- [Work instructions]: Reproduce every line of text in the entries below without any alteration, and omit the pictures from your output.

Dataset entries

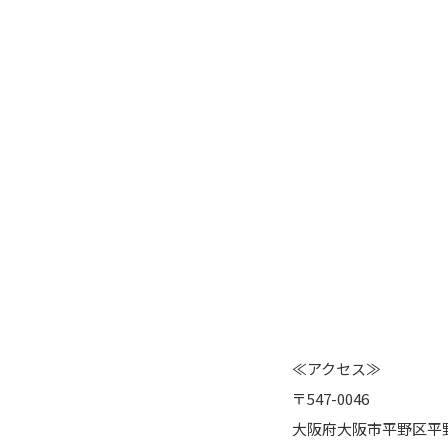
≪アクセス≫
〒547-0046
大阪府大阪市平野区平野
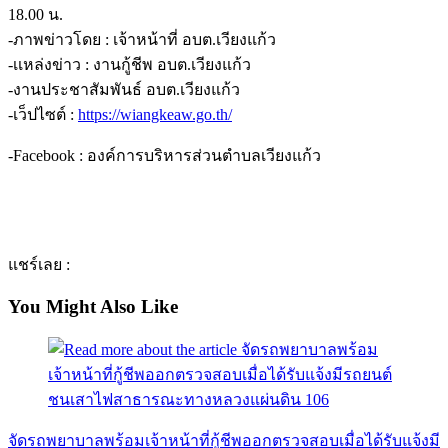
18.00 น.
-ภาพข่าวโดย : เจ้าหน้าที่ อบต.เวียงแก้ว
-เเหล่งข่าว : งานกู้ชีพ อบต.เวียงแก้ว
-งานประชาสัมพันธ์ อบต.เวียงแก้ว
-เว็ปไซต์ :
https://wiangkeaw.go.th/
-Facebook : องค์การบริหารส่วนตำบลเวียงแก้ว
แชร์เลย :
You Might Also Like
จัดรถพยาบาลพร้อมเจ้าหน้าที่กู้ชีพออกตรวจสอบเมื่อได้รับแจ้งมี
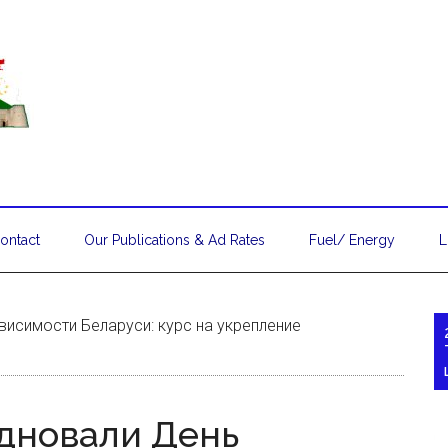
ontact
Our Publications & Ad Rates
Fuel/ Energy
L
исимости Беларуси: курс на укрепление
дновали День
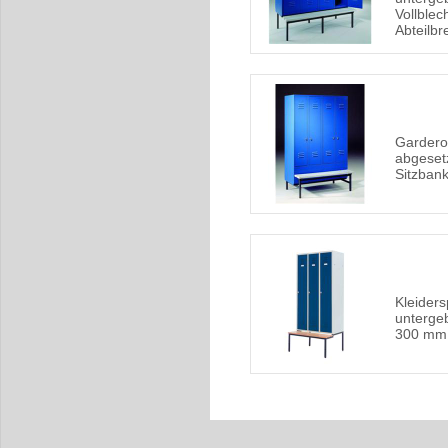
Vollble
Abteilbr
Gardero
abgeset
Sitzbank
Kleiders
untergeb
300 mm 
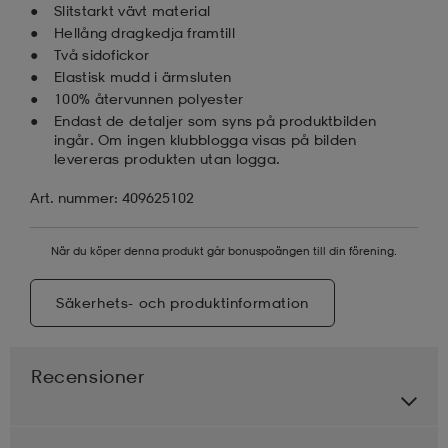
Slitstarkt vävt material
Hellång dragkedja framtill
Två sidofickor
Elastisk mudd i ärmsluten
100% återvunnen polyester
Endast de detaljer som syns på produktbilden
ingår. Om ingen klubblogga visas på bilden
levereras produkten utan logga.
Art. nummer: 409625102
När du köper denna produkt går bonuspoängen till din förening.
Säkerhets- och produktinformation
Recensioner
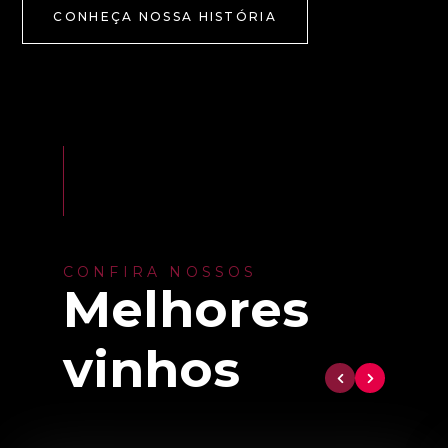
CONHEÇA NOSSA HISTÓRIA
CONFIRA NOSSOS
Melhores
vinhos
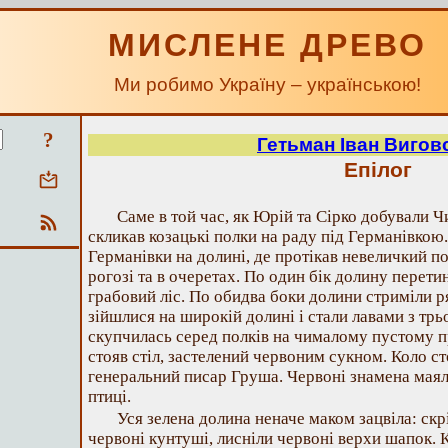
МИСЛЕНЕ ДРЕВО
Ми робимо Україну – українською!
?
Гетьман Іван Вигов
Епілог
Саме в той час, як Юрій та Сірко добували 
скликав козацькі полки на раду під Германівкою
Германівки на долині, де протікав невеличкий пот
рогозі та в очеретах. По один бік долину перети
грабовий ліс. По обидва боки долини стриміли р
зійшлися на широкій долині і стали лавами з трь
скупчилась серед полків на чималому пустому п
стояв стіл, застелений червоним сукном. Коло с
генеральний писар Груша. Червоні знамена маяли 
птиці.
Уся зелена долина неначе маком зацвіла: скр
червоні кунтуші, лисніли червоні верхи шапок. 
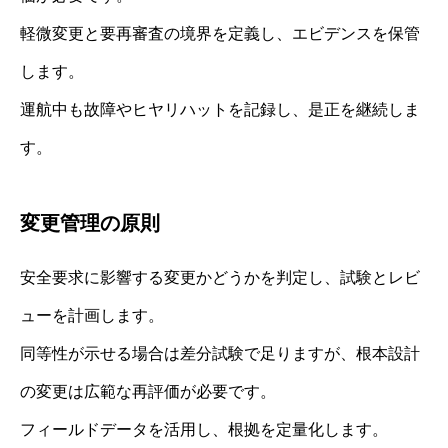
軽微変更と要再審査の境界を定義し、エビデンスを保管
します。
運航中も故障やヒヤリハットを記録し、是正を継続しま
す。
変更管理の原則
安全要求に影響する変更かどうかを判定し、試験とレビ
ューを計画します。
同等性が示せる場合は差分試験で足りますが、根本設計
の変更は広範な再評価が必要です。
フィールドデータを活用し、根拠を定量化します。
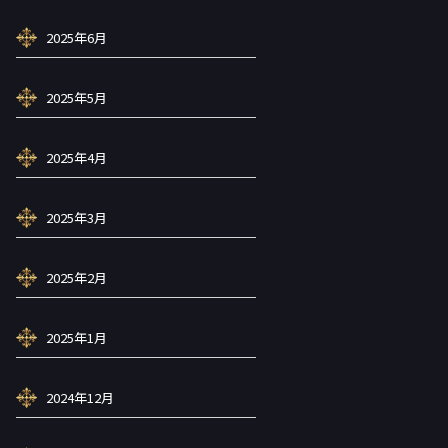
2025年6月
2025年5月
2025年4月
2025年3月
2025年2月
2025年1月
2024年12月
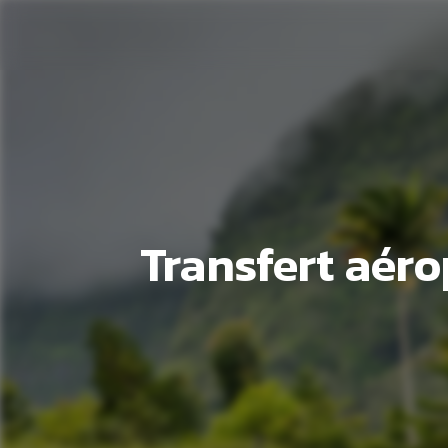
Panneau de gestion des cookies
Transfert aéro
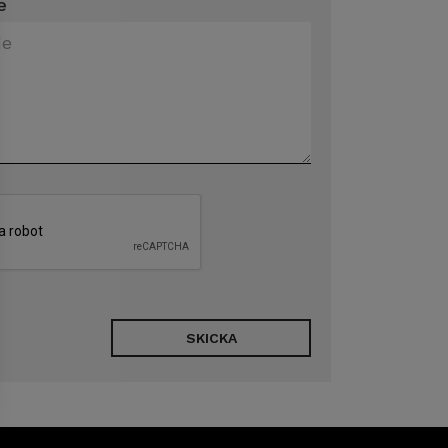
e
SKICKA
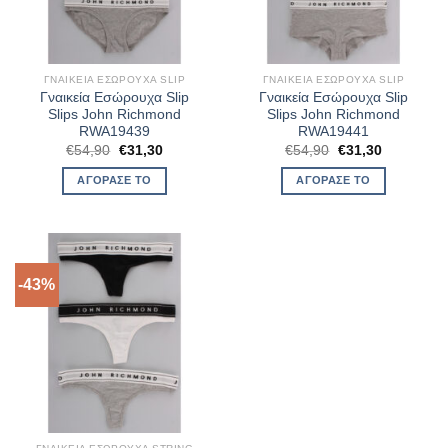
ΓΝΑΙΚΕΊΑ ΕΣΏΡΟΥΧΑ SLIP
ΓΝΑΙΚΕΊΑ ΕΣΏΡΟΥΧΑ SLIP
Γναικεία Εσώρουχα Slip
Γναικεία Εσώρουχα Slip
Slips John Richmond
Slips John Richmond
RWA19439
RWA19441
Original
Η
Original
Η
€
54,90
€
31,30
€
54,90
€
31,30
price
τρέχουσα
price
τρέχουσα
was:
τιμή
was:
τιμή
ΑΓΌΡΑΣΈ ΤΟ
ΑΓΌΡΑΣΈ ΤΟ
€54,90.
είναι:
€54,90.
είναι:
€31,30.
€31,30.
-43%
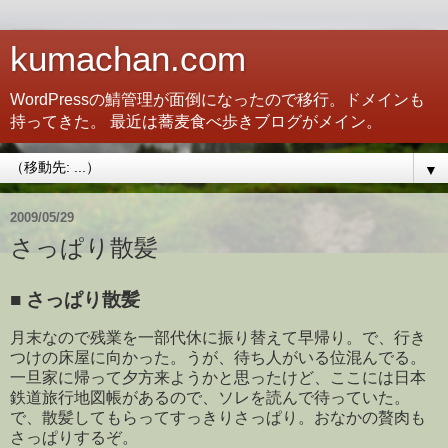
kumachan.com
WordPressの鯖管理が面倒になったので移行。ドメインも
持ってきた。 最近は蕎麦食べ歩きブログがメイン。
▼
2009/05/29
さっぱり散髪
■
さっぱり散髪
月末なので残業を一部代休に振り替えて早帰り。で、行き
つけの床屋に向かった。うが、待ち人がいる位混んでる。
一旦家に帰って夕方来ようかと思ったけど、ここには日本
鉄道旅行地図帳があるので、ソレを読んで待っていた。
で、散髪してもらってすっきりさっぱり。おなかの贅肉も
さっぱりするぞ。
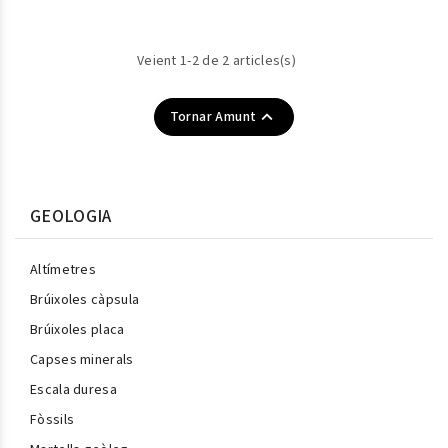
Veient 1-2 de 2 articles(s)

Tornar Amunt
GEOLOGIA
Altímetres
Brúixoles càpsula
Brúixoles placa
Capses minerals
Escala duresa
Fòssils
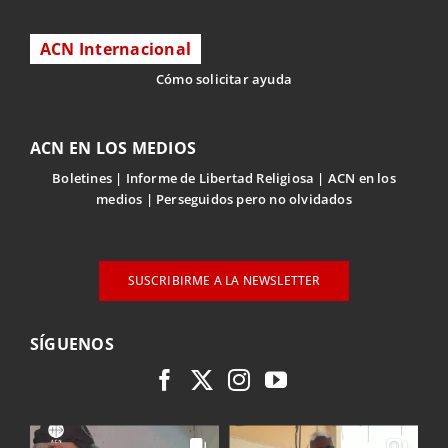
ACN Internacional
Cómo solicitar ayuda
ACN EN LOS MEDIOS
Boletines
Informe de Libertad Religiosa
ACN en los
medios
Perseguidos pero no olvidados
SUSCRIBIRME A LA NEWSLETTER
SÍGUENOS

- [Response to this exercise]:
≪アクセス≫
〒547-0046
大阪府大阪市平野区平野
18.00 น.
-ภาพข่าวโดย : เจ้าหน้าที่ อบต.เวียงแก้ว
-เเหล่งข่าว : งานกู้ชีพ อบต.เวียงแก้ว
-งานประชาสัมพันธ์ อบต.เวียงแก้ว
-เว็ปไซต์ :
https://wiangkeaw.go.th/
-Facebook : องค์การบริหารส่วนตำบลเวียงแก้ว
แชร์เลย :
You Might Also Like
จัดรถพยาบาลพร้อมเจ้าหน้าที่กู้ชีพออกตรวจสอบเมื่อได้รับแจ้งมี
ontact
Our Publications & Ad Rates
Fuel/ Energy
L
исимости Беларуси: курс на укрепление
дновали День
Vollble
Abteilbr
Gardero
abgeset
Sitzbank
Kleiders
untergeb
300 mm 
Slitstarkt vävt material
Hellång dragkedja framtill
Två sidofickor
Elastisk mudd i ärmsluten
100% återvunnen polyester
Endast de detaljer som syns på produktbilden
ingår. Om ingen klubblogga visas på bilden
levereras produkten utan logga.
Art. nummer: 409625102
När du köper denna produkt går bonuspoängen till din förening.
Säkerhets- och produktinformation
Recensioner
CONHEÇA NOSSA HISTÓRIA
CONFIRA NOSSOS
Melhores
vinhos
МИСЛЕНЕ ДРЕВО
Ми робимо Україну – українською!
?
Гетьман Іван Вигов
Епілог
Саме в той час, як Юрій та Сірко добували 
скликав козацькі полки на раду під Германівкою
Германівки на долині, де протікав невеличкий пот
рогозі та в очеретах. По один бік долину перети
грабовий ліс. По обидва боки долини стриміли р
зійшлися на широкій долині і стали лавами з трь
скупчилась серед полків на чималому пустому п
стояв стіл, застелений червоним сукном. Коло с
генеральний писар Груша. Червоні знамена маяли 
птиці.
Уся зелена долина неначе маком зацвіла: скр
червоні кунтуші, лисніли червоні верхи шапок. 
軽微変更と要再審査の境界を定義し、エビデンスを保管
します。
運航中も故障やヒヤリハットを記録し、是正を継続しま
す。
変更管理の原則
安全要求に影響する変更かどうかを判定し、試験とレビ
ューを計画します。
同等性が示せる場合は差分試験で足りますが、根本設計
の変更は広範な再評価が必要です。
フィールドデータを活用し、根拠を定量化します。
2025年6月
2025年5月
2025年4月
2025年3月
2025年2月
2025年1月
2024年12月
Panneau de gestion des cookies
Transfert aéro
e
SKICKA
ΓΝΑΙΚΕΊΑ ΕΣΏΡΟΥΧΑ SLIP
ΓΝΑΙΚΕΊΑ ΕΣΏΡΟΥΧΑ SLIP
Γναικεία Εσώρουχα Slip
Γναικεία Εσώρουχα Slip
Slips John Richmond
Slips John Richmond
RWA19439
RWA19441
Original
Η
Original
Η
€
54,90
€
31,30
€
54,90
€
31,30
price
τρέχουσα
price
τρέχουσα
was:
τιμή
was:
τιμή
ΑΓΌΡΑΣΈ ΤΟ
ΑΓΌΡΑΣΈ ΤΟ
€54,90.
είναι:
€54,90.
είναι:
€31,30.
€31,30.
-43%
kumachan.com
WordPressの鯖管理が面倒になったので移行。ドメインも
持ってきた。 最近は蕎麦食べ歩きブログがメイン。
▼
2009/05/29
さっぱり散髪
■
さっぱり散髪
月末なので残業を一部代休に振り替えて早帰り。で、行き
つけの床屋に向かった。うが、待ち人がいる位混んでる。
一旦家に帰って夕方来ようかと思ったけど、ここには日本
鉄道旅行地図帳があるので、ソレを読んで待っていた。
で、散髪してもらってすっきりさっぱり。おなかの贅肉も
さっぱりするぞ。
Veient 1-2 de 2 articles(s)

Tornar Amunt
GEOLOGIA
Altímetres
Brúixoles càpsula
Brúixoles placa
Capses minerals
Escala duresa
Fòssils
ACN Internacional
Cómo solicitar ayuda
ACN EN LOS MEDIOS
Boletines
Informe de Libertad Religiosa
ACN en los
medios
Perseguidos pero no olvidados
SUSCRIBIRME A LA NEWSLETTER
SÍGUENOS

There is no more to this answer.